T-SQL Tuesday #92: Lessons Learned the Hard Way

Andy Levy

2017-07-11

This month’s T-SQL Tuesday is hosted by Raul Gonzalez and he’s asked everyone to share things we might be a bit embarrassed about:

For this month, I want you peers to write about those important lessons that you learned the hard way, for instance something you did and put your systems down or maybe something you didn’t do and took your systems down. It can be also a bad decision you or someone else took back in the day and you’re still paying for it…

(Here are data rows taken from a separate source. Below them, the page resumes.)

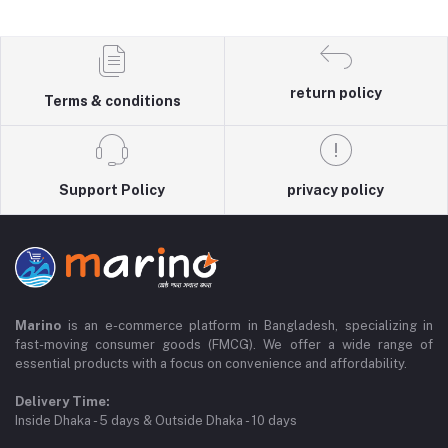
return policy
Terms & conditions
Support Policy
privacy policy
Marino
is an e-commerce platform in Bangladesh, specializing in
fast-moving consumer goods (FMCG). We offer a wide range of
essential products with a focus on convenience and affordability.
Delivery Time:
Inside Dhaka - 5 days & Outside Dhaka - 10 days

In the stress/performance testing portion of an upgrade of a critical system, we were short on disk space. So, rather than having a separate set of VMs for the performance testing (as we needed to be able to get back to functional testing quickly), we decided to just take VM snapshots of all the servers. Testing was delayed a day or two - but we didn’t switch off the snapshots. Then we started testing and performance was terrific…for about five minutes. Then everything came to a screeching halt. Panicked, we thought we were going to need a pile of new hardware until the VMWare admin realized that our disks were getting hammered and we still had those active snapshots. Lesson learned: If you take VM-level snapshots of your database server and let them “soak” for an extended period, you’re gonna have a bad time. Unless you need to take a snapshot of the host OS or instance configuration itself, use a database snapshot instead of a VM-level snapshot.
A couple of times, I’ve had under-performing VMs running SQL Server. As I hadn’t been involved in the configuration, I thought everything had been provisioned properly. Turns out…not so much. Memory reservations, storage configuration, power profiles, all set up for suboptimal performance. Lesson learned: Ask your VMWare admin if they’ve perused the best practices guide and review things yourself before going down the rabbit hole of SQL Server configuration & query tuning. If the underlying systems aren’t configured well, you’ll spin your wheels for a long time.
In doing a configuration review of a rather large (production) instance, I noted that at least one configuration option was still set to the default value - Cost Threshold for Parallelism was stuck at 5. Running sp_BlitzCache, I found that I had quite a few simple queries going parallel and huge CXPACKET waits. CXPACKET isn’t bad per se, but if you’ve got a low-cost query that’s going parallel and waiting on threads where it could be running faster overall single-threaded (verified this was the case for several of the top offenders), increasing the cost threshold can help. I did some checking, verified that it was a configuration change I could make on the fly, and set the value to 50. And then everything. Slowed. Down. When I made this configuration change on the test instance, it wasn’t much a problem. But that was a much smaller instance, with much less traffic. What I failed to fully comprehend was the impact of this operation. I overlooked that changing this setting (and a number of others I wasn’t aware of) blows out the plan cache. In the case of this instance, about 26Gb of plan cache. Not only was performance impacted while the plan cache was re-filled, we took a hit while all the old plans were being evicted from cache. Lesson learned: Even if it seemed OK in test, those “low impact” changes can have a much larger impact on production unless you can make test mirror production in every way. So plan when you make these changes accordingly.

We learn the most from our mistakes. We can learn almost as much from the mistakes of others. Learn from mine.